What is digital’s relationship with school education?

Posted by jturner56 on October 20, 2015

An interesting read is the recently released Never Send a Human to Do a Machine’s Job: Correcting the Top 5 EdTech Mistakes, from Yong Zhao teaming with fellow academics Gaoming Zhang, Jing Lei, Wei Qiu. The mistakes are more contentions of missed opportunities arising from what is contended to be a problem of ‘cyclic amnesia’.

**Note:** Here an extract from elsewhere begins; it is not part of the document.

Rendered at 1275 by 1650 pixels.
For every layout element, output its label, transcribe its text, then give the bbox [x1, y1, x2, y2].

Five particular contentions are put forward:

  1. school should be thought more as ecosystems and less as hierarchies, with technology valued more for those tasks it can do better than humans
  2. computers as tools for learner-centered creation and production should take precedence over being used solely for consumption / knowledge transfer
  3. a need to move away from misguided expectations that the primary purpose of technology use should be aligned to raising test scores
  4. that schools should take more interest in developing digital competence and citizenship in students, and
  5. the benefits of bottom-up approaches to change building on inclusion of teachers, but even more so students.

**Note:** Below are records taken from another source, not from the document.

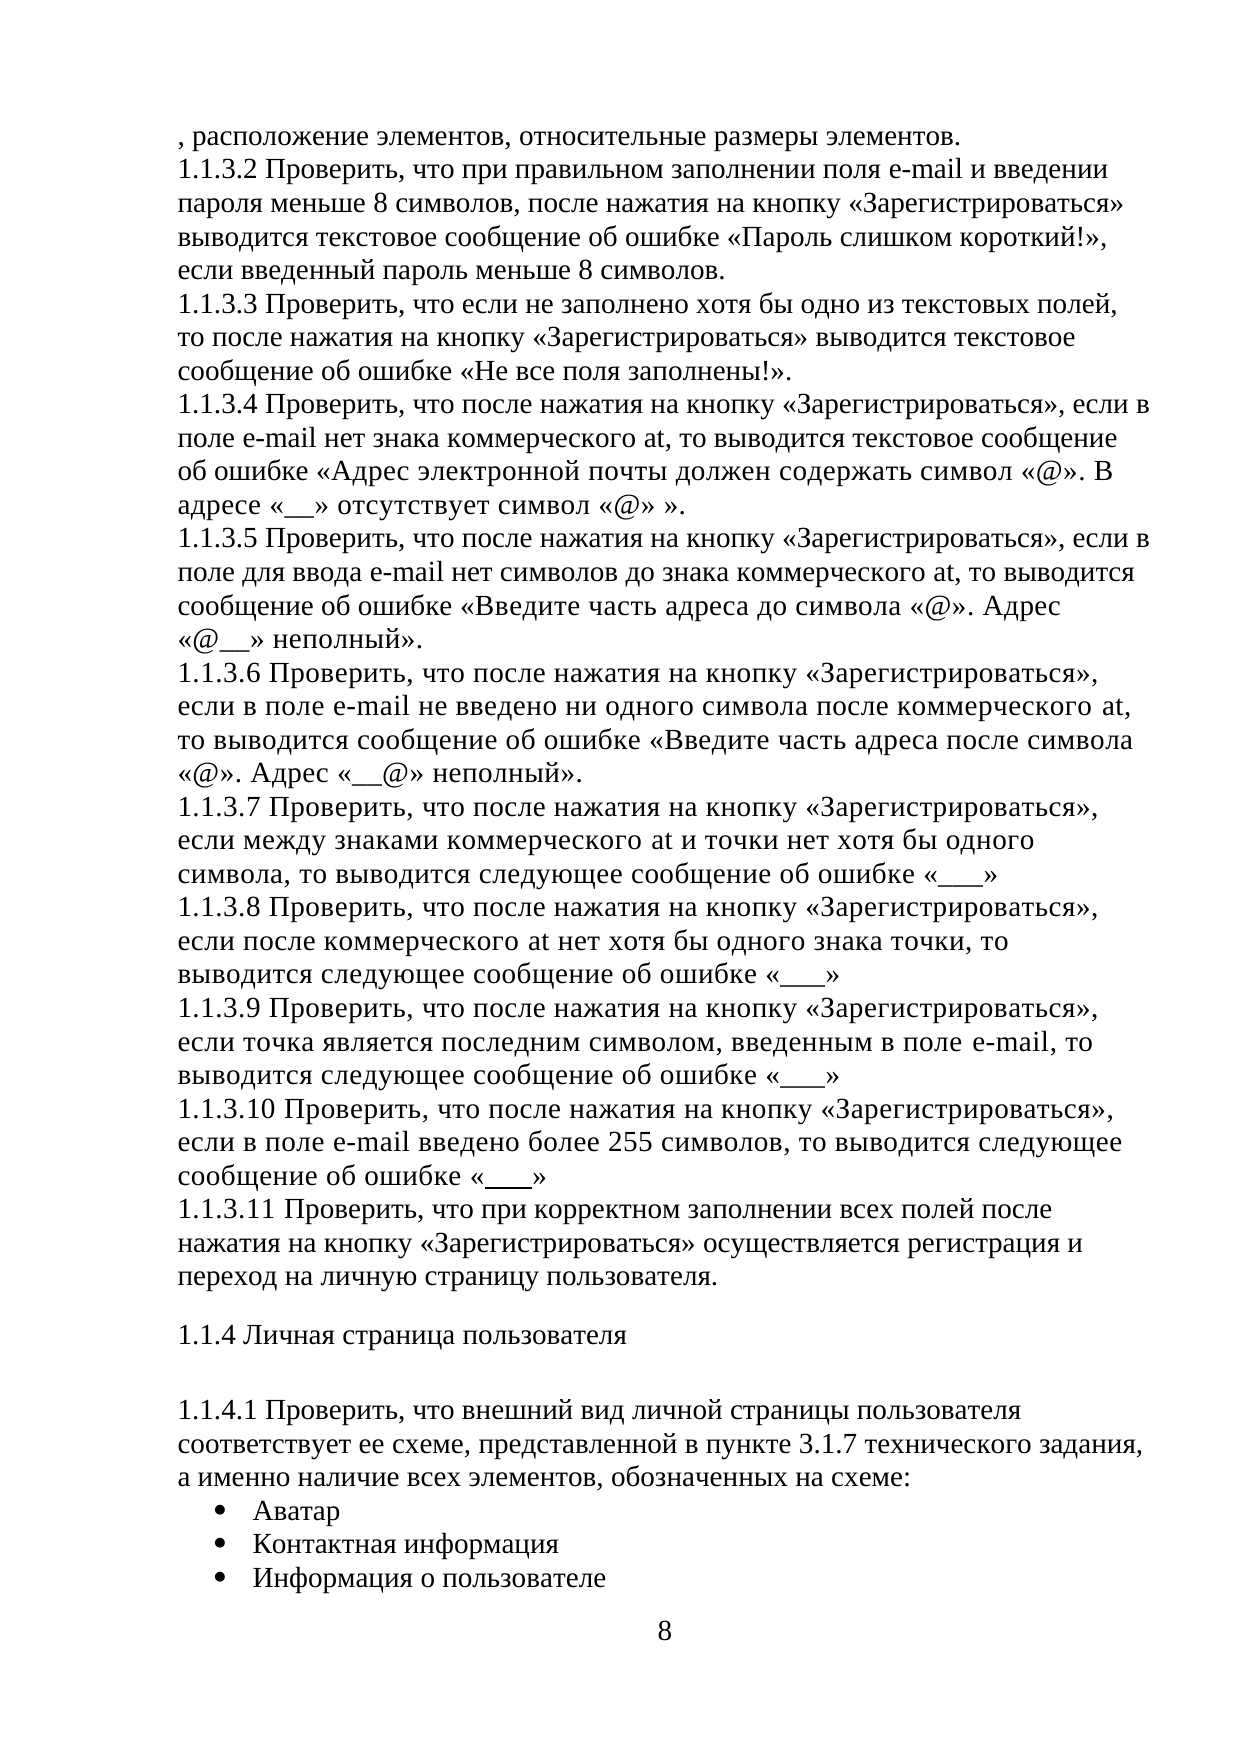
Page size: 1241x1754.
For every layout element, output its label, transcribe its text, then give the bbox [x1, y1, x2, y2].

text 1.1.3.9 Проверить, что после нажатия на кнопку «Зарегистрироваться», если точка является последним символом, введенным в поле e-mail, то выводится следующее сообщение об ошибке «___» [177, 990, 1152, 1091]
text 1.1.3.8 Проверить, что после нажатия на кнопку «Зарегистрироваться», если после коммерческого at нет хотя бы одного знака точки, то выводится следующее сообщение об ошибке «___» [177, 889, 1152, 990]
text 1.1.3.4 Проверить, что после нажатия на кнопку «Зарегистрироваться», если в поле e-mail нет знака коммерческого at, то выводится текстовое сообщение об ошибке «Адрес электронной почты должен содержать символ «@». В адресе «__» отсутствует символ «@» ». [177, 386, 1152, 521]
list Контактная информация [215, 1527, 1152, 1560]
text 1.1.3.10 Проверить, что после нажатия на кнопку «Зарегистрироваться», если в поле e-mail введено более 255 символов, то выводится следующее сообщение об ошибке « » [177, 1091, 1152, 1191]
list Информация о пользователе [215, 1560, 1152, 1594]
text , расположение элементов, относительные размеры элементов. [177, 118, 1152, 152]
text 1.1.3.7 Проверить, что после нажатия на кнопку «Зарегистрироваться», если между знаками коммерческого at и точки нет хотя бы одного символа, то выводится следующее сообщение об ошибке «___» [177, 789, 1152, 889]
text 1.1.3.6 Проверить, что после нажатия на кнопку «Зарегистрироваться», если в поле e-mail не введено ни одного символа после коммерческого at, то выводится сообщение об ошибке «Введите часть адреса после символа «@». Адрес «__@» неполный». [177, 655, 1152, 789]
text 1.1.3.11 Проверить, что при корректном заполнении всех полей после нажатия на кнопку «Зарегистрироваться» осуществляется регистрация и переход на личную страницу пользователя. [177, 1191, 1152, 1292]
list Аватар [215, 1493, 1152, 1527]
text 1.1.3.3 Проверить, что если не заполнено хотя бы одно из текстовых полей, то после нажатия на кнопку «Зарегистрироваться» выводится текстовое сообщение об ошибке «Не все поля заполнены!». [177, 286, 1152, 386]
text 1.1.3.5 Проверить, что после нажатия на кнопку «Зарегистрироваться», если в поле для ввода e-mail нет символов до знака коммерческого at, то выводится сообщение об ошибке «Введите часть адреса до символа «@». Адрес «@__» неполный». [177, 521, 1152, 655]
subtitle Личная страница пользователя [177, 1317, 1152, 1351]
text 1.1.4.1 Проверить, что внешний вид личной страницы пользователя соответствует ее схеме, представленной в пункте 3.1.7 технического задания, а именно наличие всех элементов, обозначенных на схеме: [177, 1392, 1152, 1493]
text 1.1.3.2 Проверить, что при правильном заполнении поля e-mail и введении пароля меньше 8 символов, после нажатия на кнопку «Зарегистрироваться» выводится текстовое сообщение об ошибке «Пароль слишком короткий!», если введенный пароль меньше 8 символов. [177, 152, 1152, 286]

A short comprehensive book that considers key educational technology interests, including Robert Taylor (1980) Seymour Papert (1993) Larry Cuban (2001), Marc Prensky (2001), Sugata Mitra back to Jean Piaget and John Dewey’s calls for progressive approaches to education, that many see in digital technology’s potential. Topical subjects such as Makerspaces get preferential treatment. At times, though, it has a bit both ways, highlighting Salman Khan’s view that technology will empower teacher data analysis capabilities and lesson plans (p37).

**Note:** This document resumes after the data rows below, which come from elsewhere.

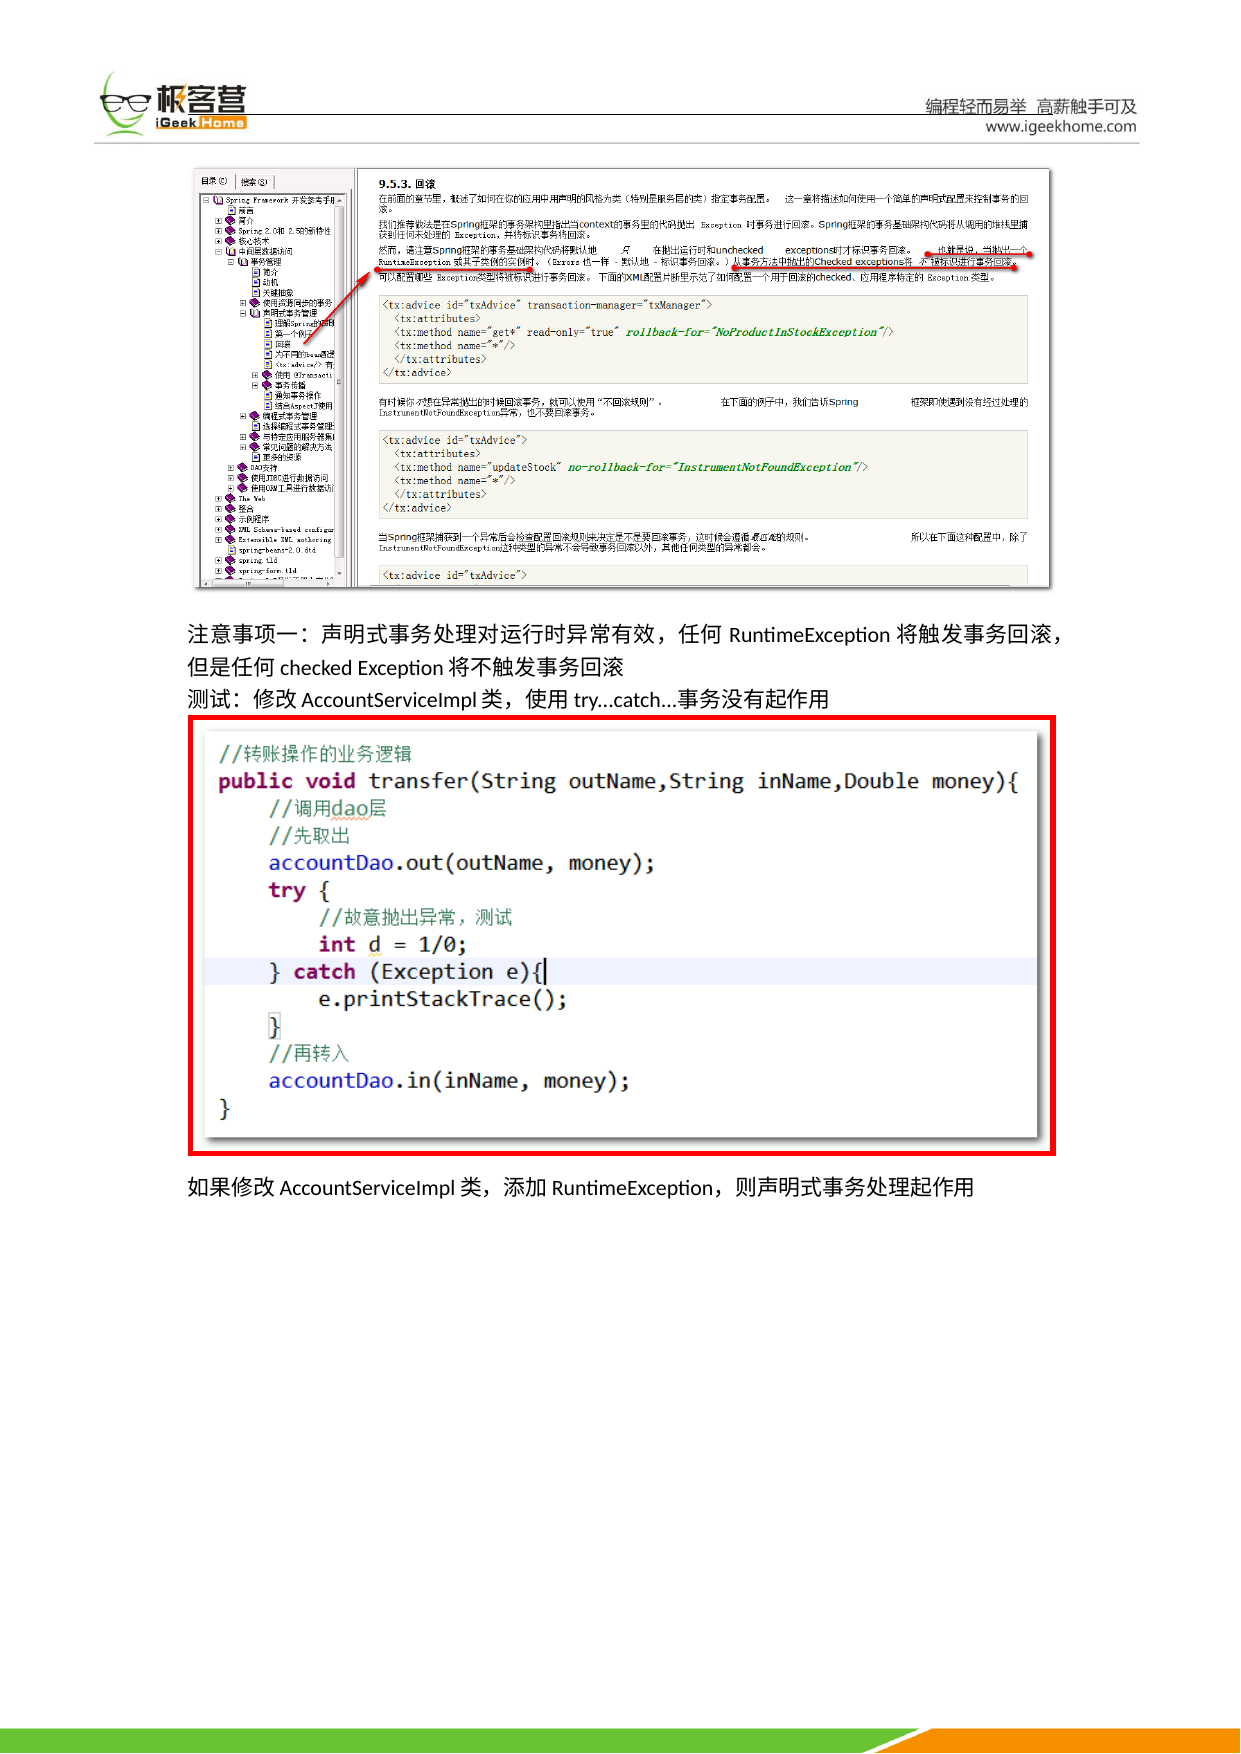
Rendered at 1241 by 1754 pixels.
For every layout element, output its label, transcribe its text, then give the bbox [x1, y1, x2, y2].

picture [0, 1690, 1241, 1753]
picture [193, 720, 1050, 1151]
text 测试：修改AccountServiceImpl类，使用try...catch...事务没有起作用 [187, 682, 1053, 714]
text 如果修改AccountServiceImpl类，添加RuntimeException，则声明式事务处理起作用 [187, 1169, 1053, 1202]
text 注意事项一：声明式事务处理对运行时异常有效，任何 RuntimeException 将触发事务回滚，但是任何 checked Exception 将不触发事务回滚 [187, 617, 1053, 682]
picture [187, 162, 1056, 594]
picture [0, 1, 1241, 151]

In the end this book, while providing focus areas worth visiting or revisiting, such as citizenship, students supported rather than directed, the value of students as digital creators, and understanding schools as ecosystems, shies away from any real attempt to address systemic shortcomings on what learning needs to be valued and in what ways in increasingly fragmented and complex systems. An apt book to read on this would be Mihaly Csikszentmihalyi’s (1990) Flow: The Psychology of Optimal Experience, which apart from showing that understanding engagement is more than just seeking deeply engaging ‘learning flows’, also highlights the “need to account rationally for the things we know, the things we feel, the things we hope for, and the ones we dread.” In short to give due credence to the complexities of education that digital technologies add to, the differing human interactions with technology, the hopes that lie at the heart of schools, and the embedded political and cultural constraints that drag on possibilities.

Never Send a Human to Do a Machine’s Job, like too many educational technology contentions, sees school education as homogeneous and simplistic, failing to even acknowledge the various levels of cognitive development that school’s support, from the open social and learning experiences sought by the very young, the need to develop literacy and inquiry skills leading into identity formation so important for adolescents, and finally the balance of personal choice and responsibility to take on deeper conceptual understanding. In this Csikszentmihalyi points to the need to be able to “work for external goals and to postpone immediate gratifications” if one is to survive in a complex society.

To this end a good insight highlighted in Never Send a Human to Do a Machine’s Job is that “through working with technology, we test our comfort zone and explore new territories.” (p93). In a digital age characterized by constantly changing technologies this remains both the challenge and the opportunity.